_PROBLEM TO SOLVE_
Only the lines from the top of the listing below to the line that has "padding: 11px 20px" should be echoed, with both ends kept and pictures left out.

_DATA LISTING_

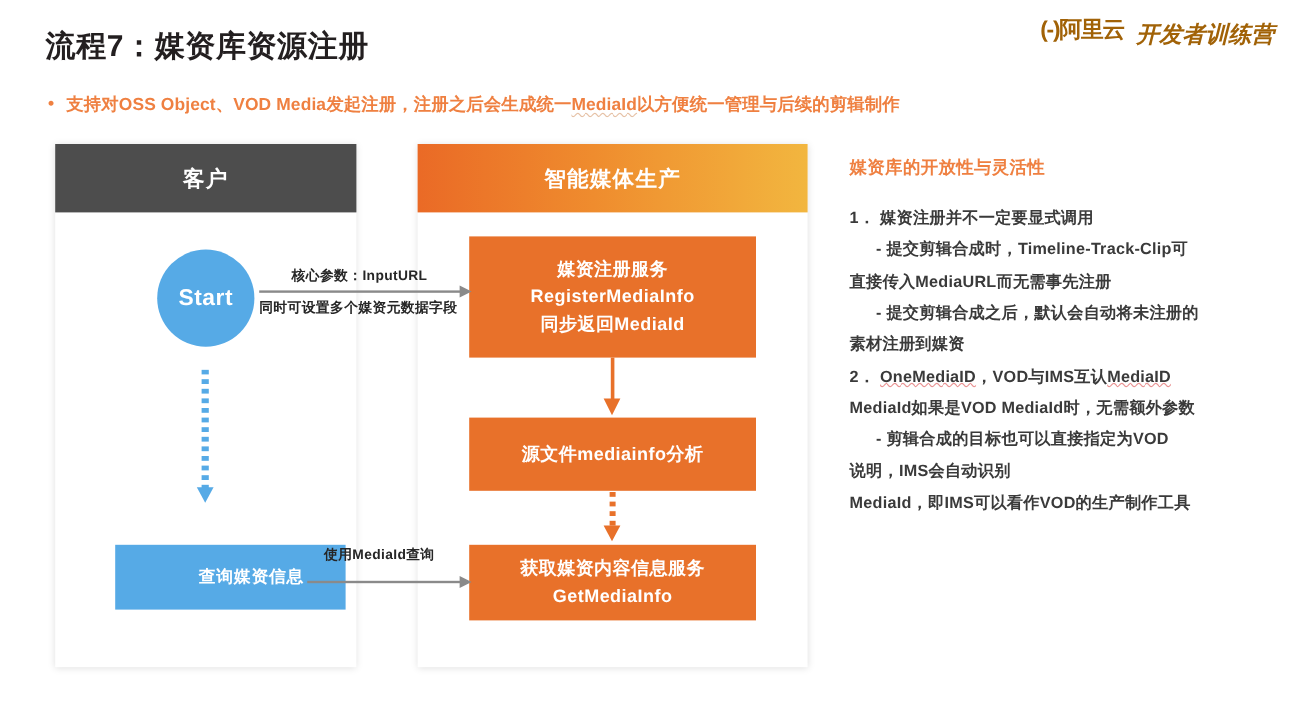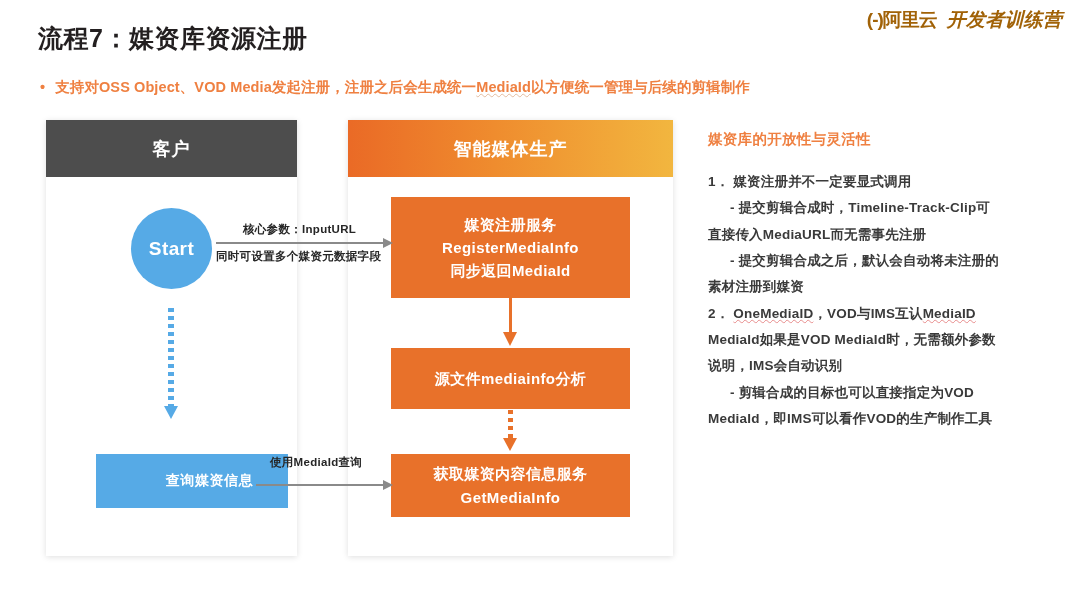"开发者训练营" .brand-sub { margin-top: none -> 9px }
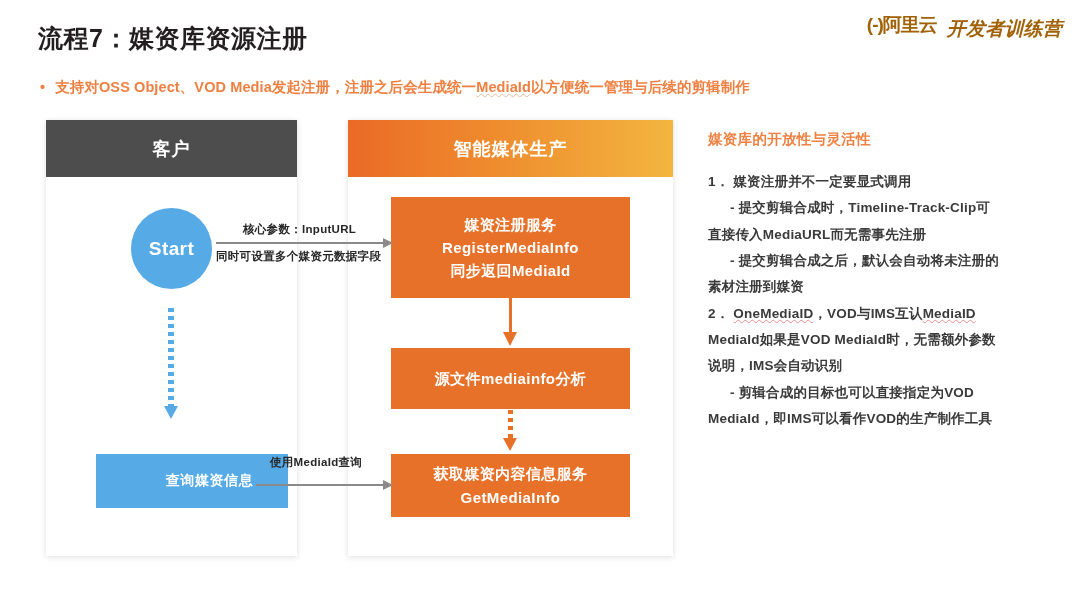"说明，IMS会自动识别" div.note-item { order: before "- 剪辑合成的目标也可以直接指定为VOD" -> after "- 剪辑合成的目标也可以直接指定为VOD" }
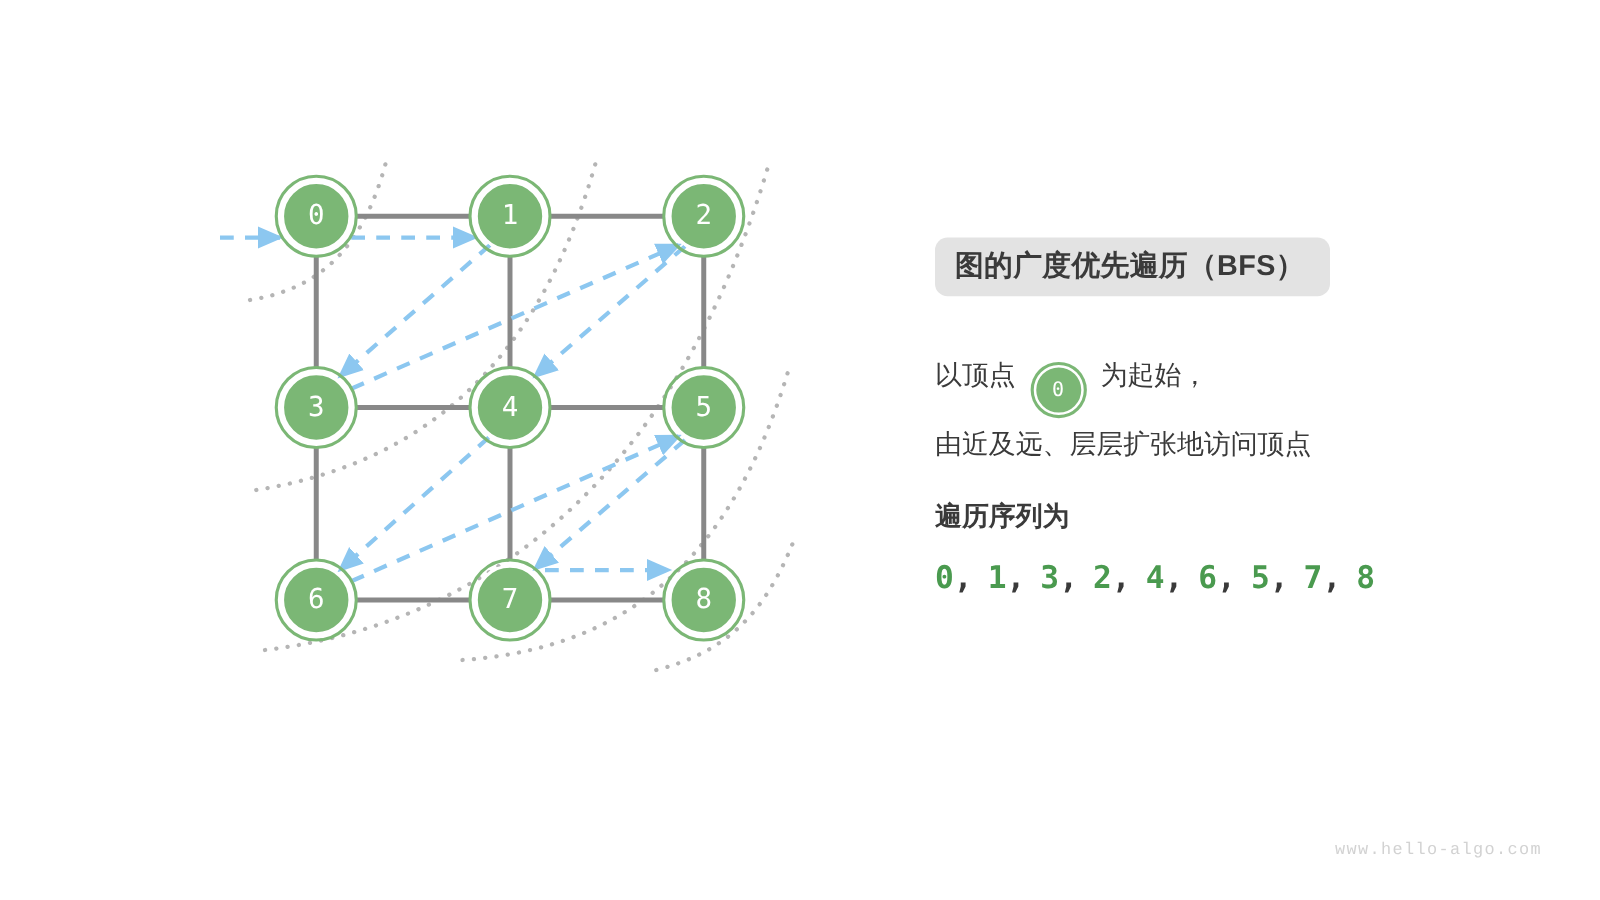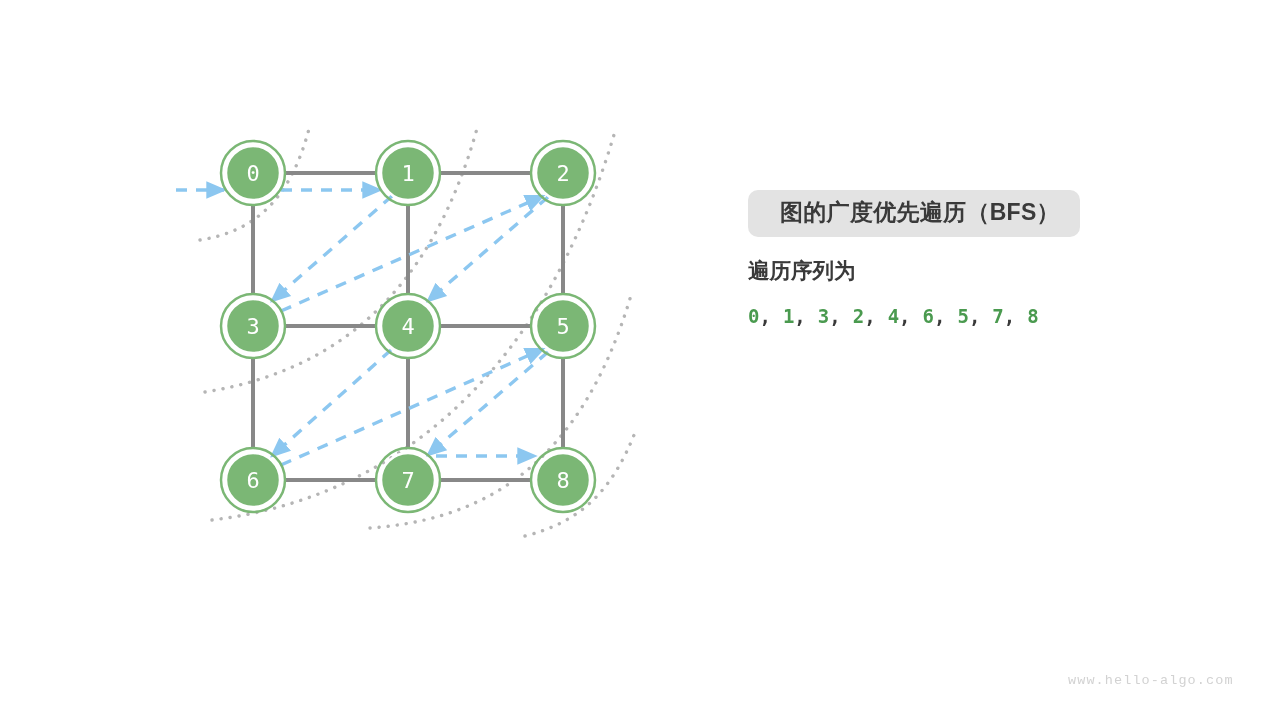"图的广度优先遍历（BFS）" .title-badge { padding: 11px 20px 13px 32px -> 11px 20px 13px 16px }
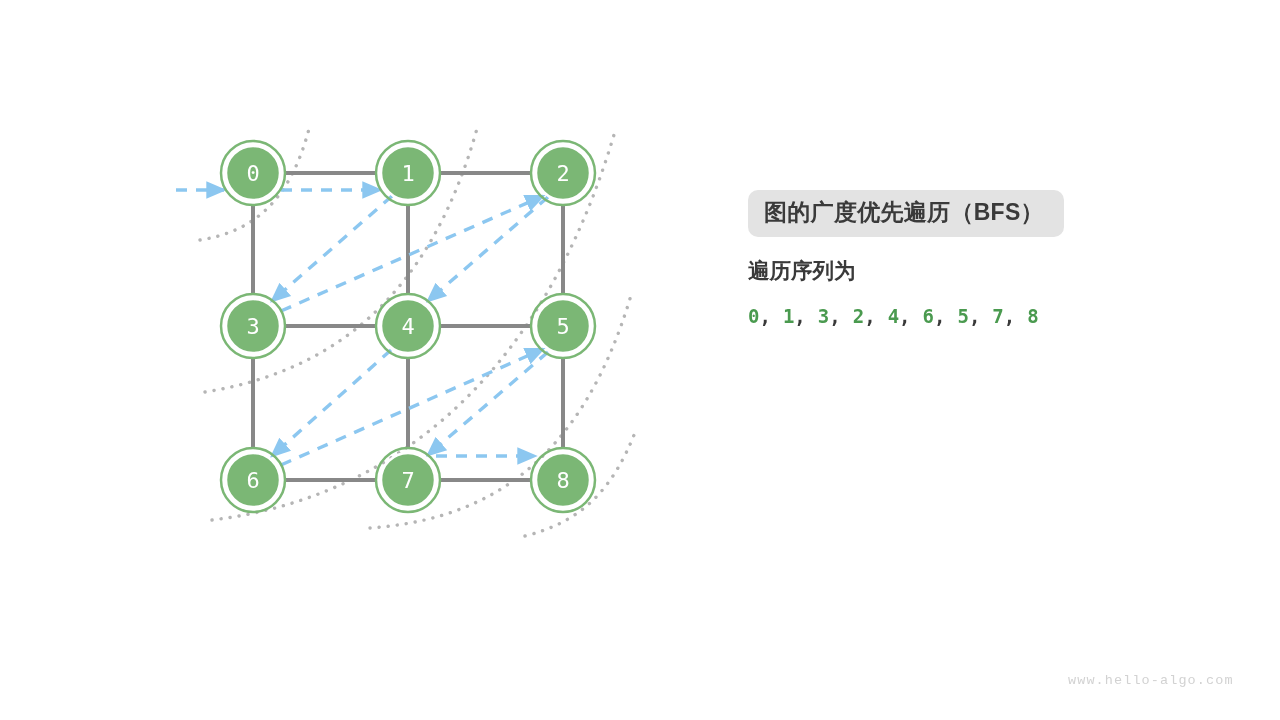"以顶点 0为起始，" div.body-block { html: none -> <div> <span><span>以顶点</span><span>0</span><span>为起始，</span></span> <span>由近及远、层层扩张地访问顶点</span> </div> }
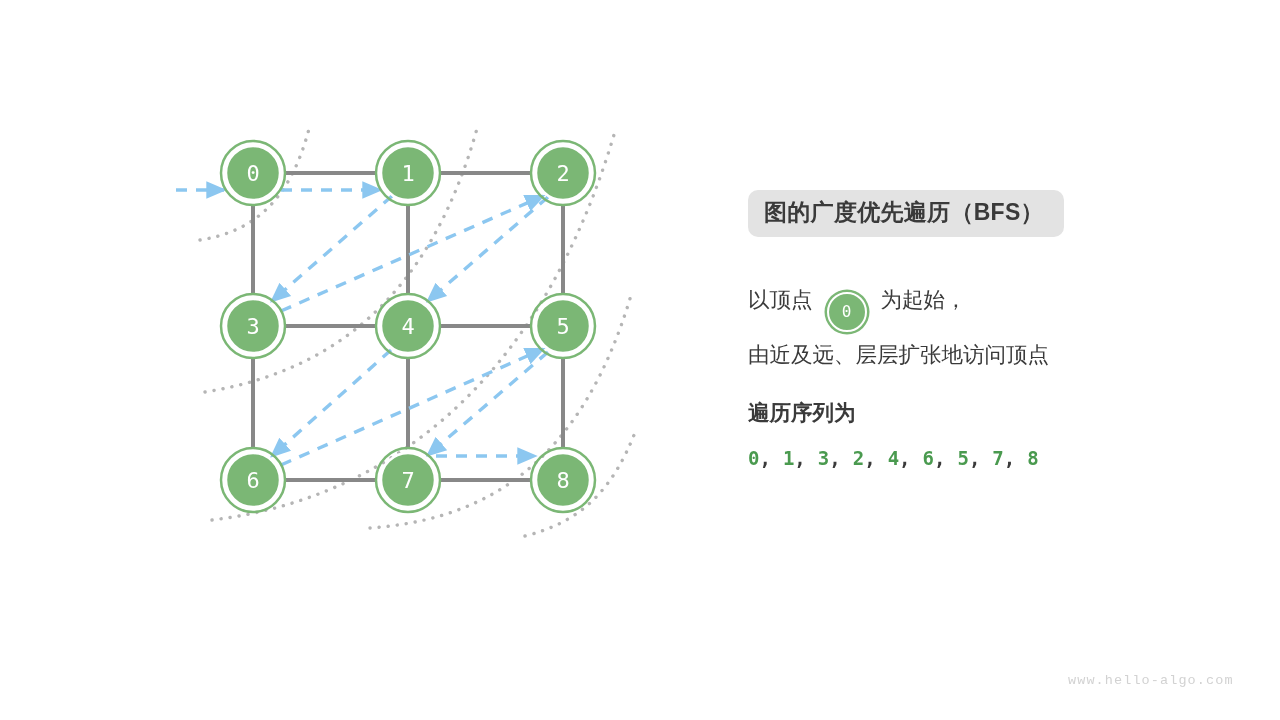"0, 1, 3, 2, 4," .seq-row { font-size: 19px -> 25px }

_RESPONSE AREA_
"开发者训练营" .brand-sub { margin-top: none -> 9px }
"说明，IMS会自动识别" div.note-item { order: before "- 剪辑合成的目标也可以直接指定为VOD" -> after "- 剪辑合成的目标也可以直接指定为VOD" }
"图的广度优先遍历（BFS）" .title-badge { padding: 11px 20px 13px 32px -> 11px 20px 13px 16px }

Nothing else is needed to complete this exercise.